**Exercise goal:**
Translate this sentence from the abstract on D-π-A materials for organic solar cells into Spanish: "Our study and design were based on P3HT as donor, furan as π-conjugated spacer, and benzothiadiazole as acceptor with strong potential in the domain of organic photovoltaic materials."

**Document segment:**
* * * * * * *
Enhancing of novel D-π-A materials and optimization of photovoltaic performance for organic solar cells

We used density functional theory (DFT) and its time-dependent method (TD-DFT) at the level of the hybrid functional B3LYP and base 6-31G(d,p) to investigate the geometrical, optoelectronic and optical properties of selected organic semiconductor materials based on a Donor-Acceptor (D-π-A) architecture. Our study and design were based on P3HT as donor, furan as π-conjugated spacer, and benzothiadiazole as acceptor with strong potential in the domain of organic photovoltaic materials. In-depth analysis was carried out on the following parameters: HOMO (Highest Occupied Molecular Orbital) and LUMO (Low Unoccupied Molecular Orbital) energies, energy bandgap (Egap), frontier molecular orbitals (FMO), electronic affinity (EA) and ionization potential (IP). Absorption and emission properties were investigated using the the TD-DFT method, revealing broad absorption peaks in the UV-visible range above 715 nm, with well-defined wavelength maxima (λmax), vertical transition energies and transition intensities. A A SILVACO simulation was performed to analyze the photovoltaic efficiency of donor polymers combined with PCBM as an acceptor and an intermediate layer of zinc oxide (ZnO) with the aim of improving energy efficiency. The following electrical parameters were calculated: open-circuit voltage (Voc), short-circuit current density (Jsc), fill factor (FF), energy conversion efficiency (η), as well as series resistance (Rs) and shunt resistance (Rsh). The efficiency of 17.73% achieved demonstrates the effectiveness of this adjustment. These positive results suggest the strong potential of these polymers in the field of organic photovoltaics, a sector that is becoming increasingly important for the development of cleaner and more efficient energy solutions.
* * * * * * *
**Provided material:**
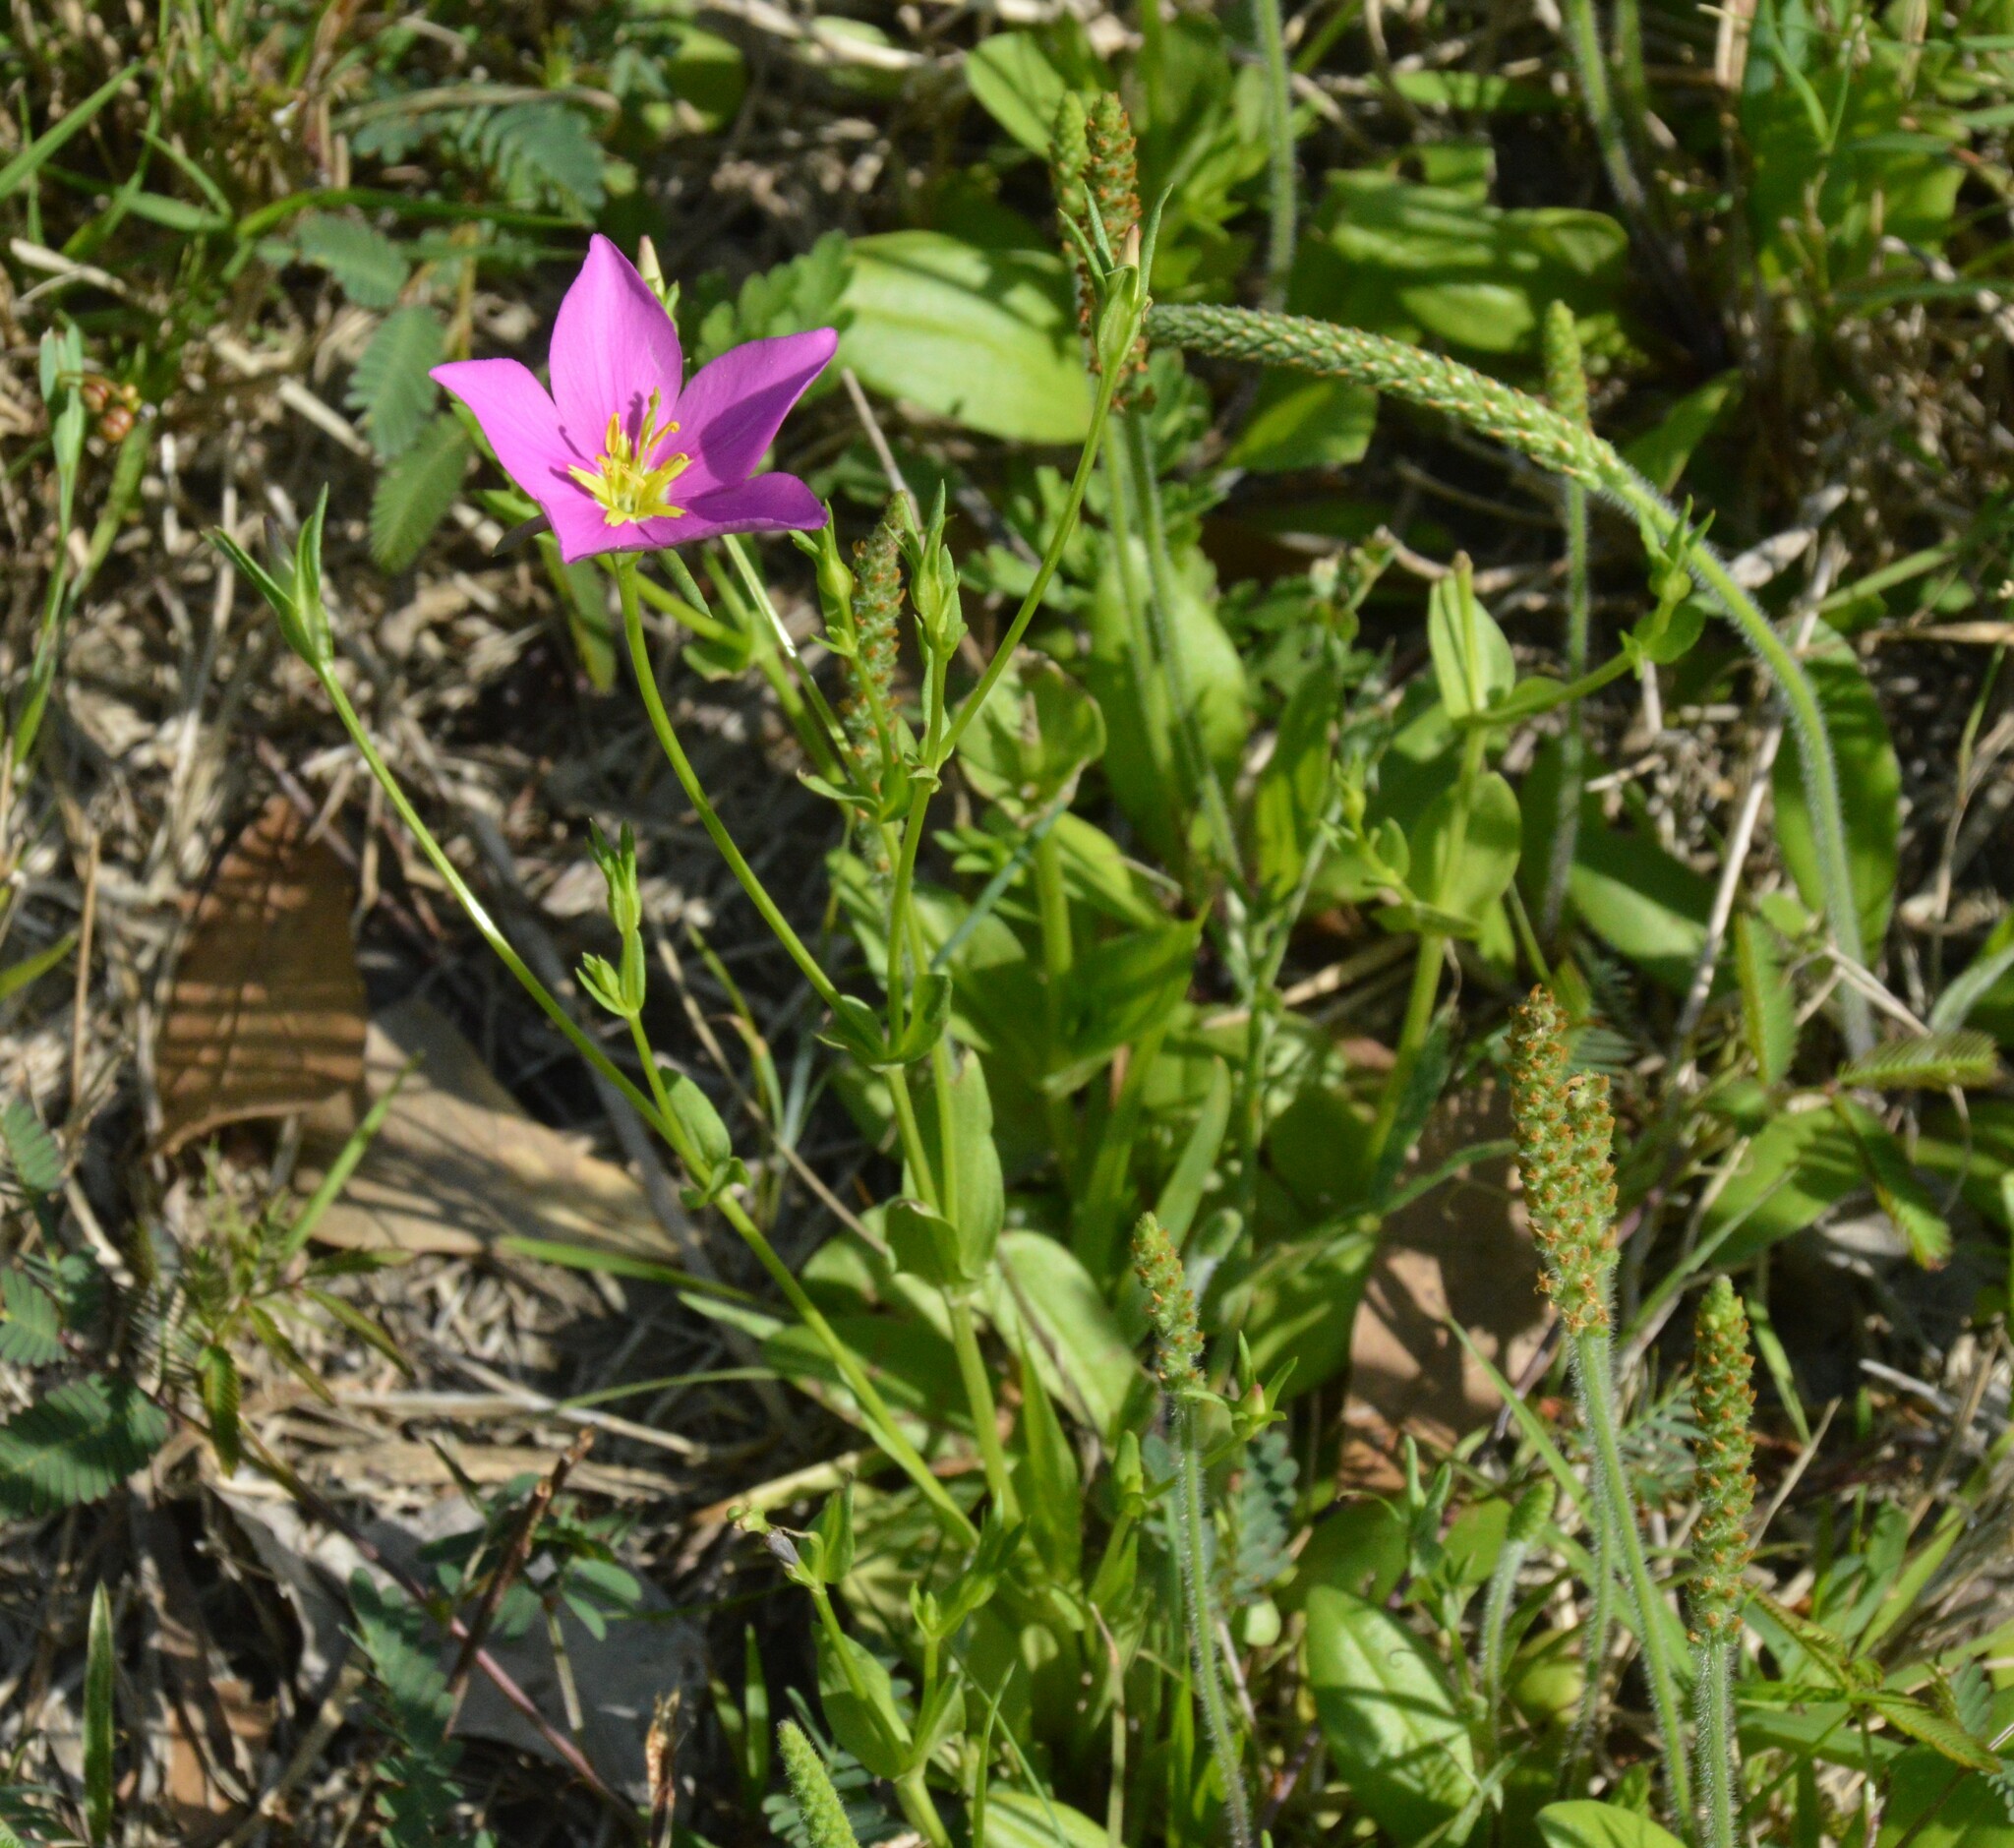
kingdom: Plantae
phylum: Tracheophyta
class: Magnoliopsida
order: Gentianales
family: Gentianaceae
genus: Sabatia
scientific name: Sabatia campestris
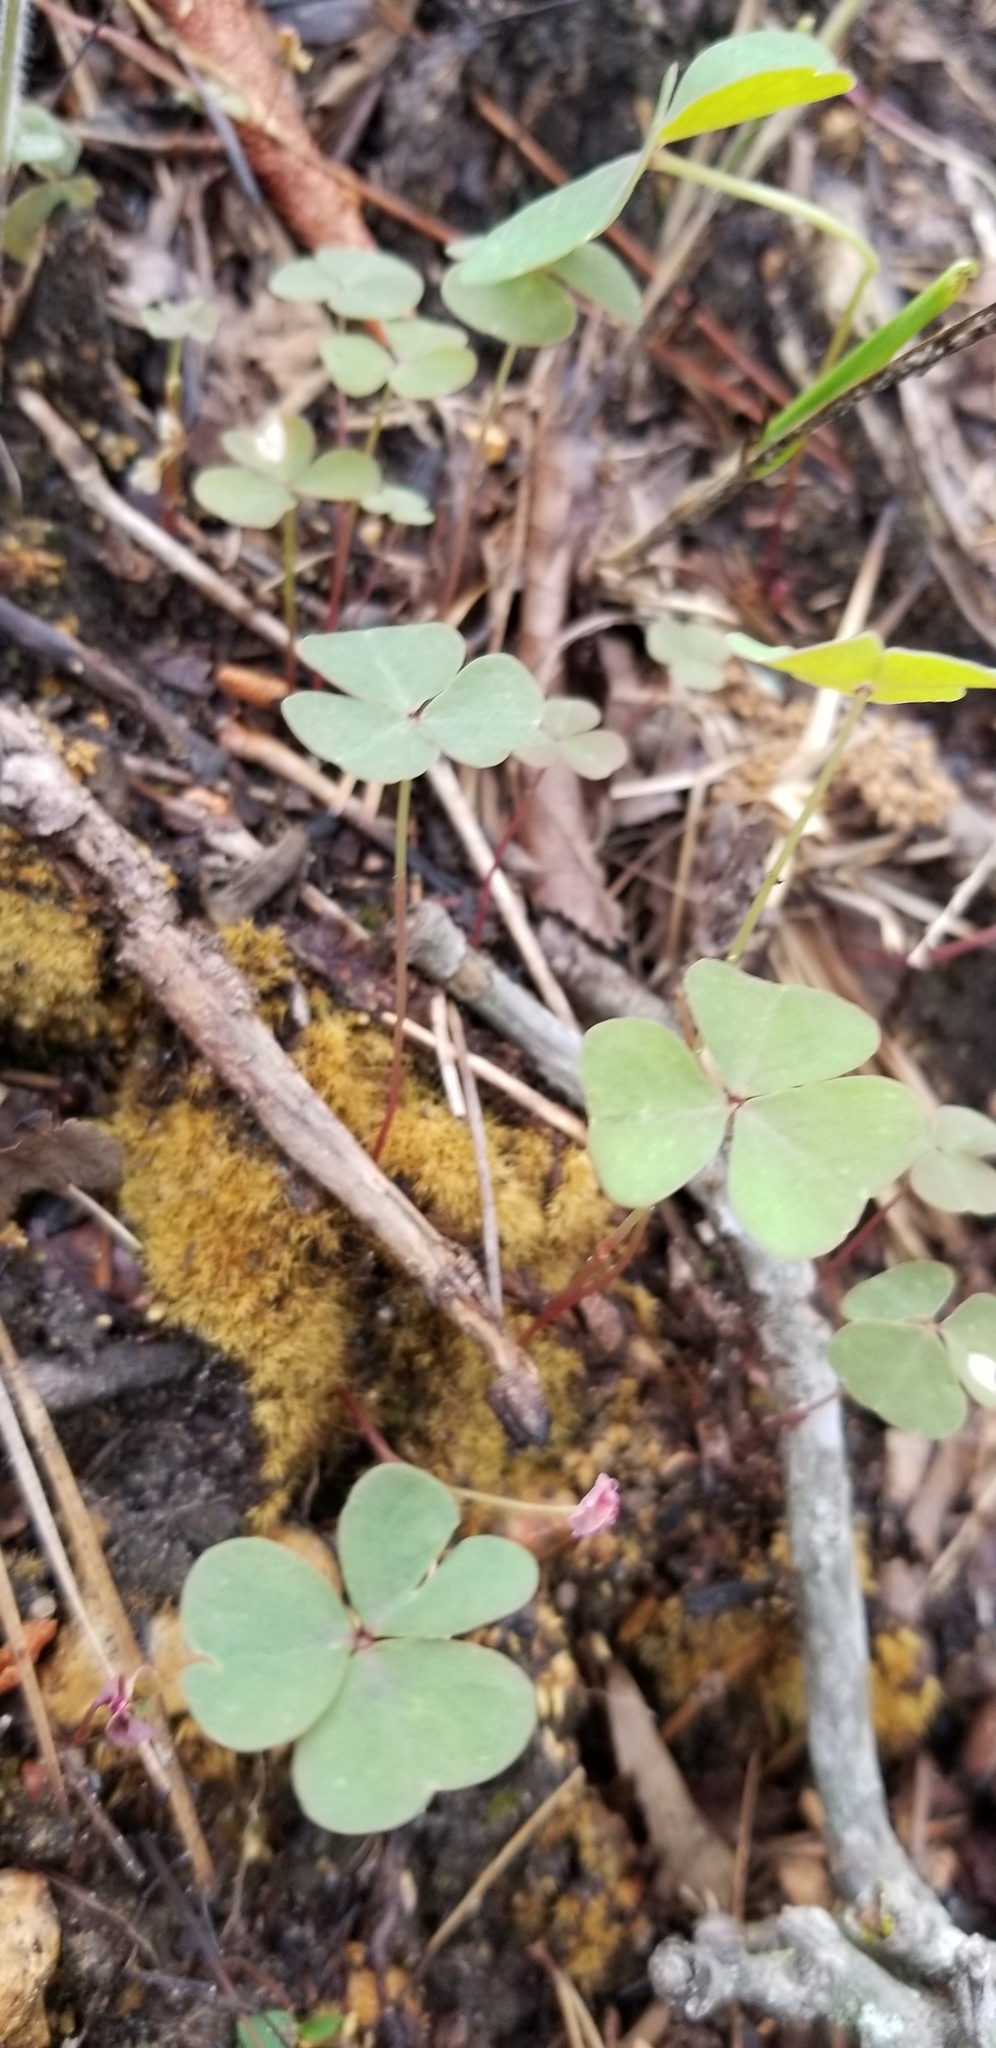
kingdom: Plantae
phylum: Tracheophyta
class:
* * * * * * *
**Output of the exercise:**
Nuestro estudio y diseño se basaron en el P3HT como donador, el furano como espaciador π-conjugado y el benzotiadiazol como aceptor, con un gran potencial en el ámbito de los materiales fotovoltaicos orgánicos.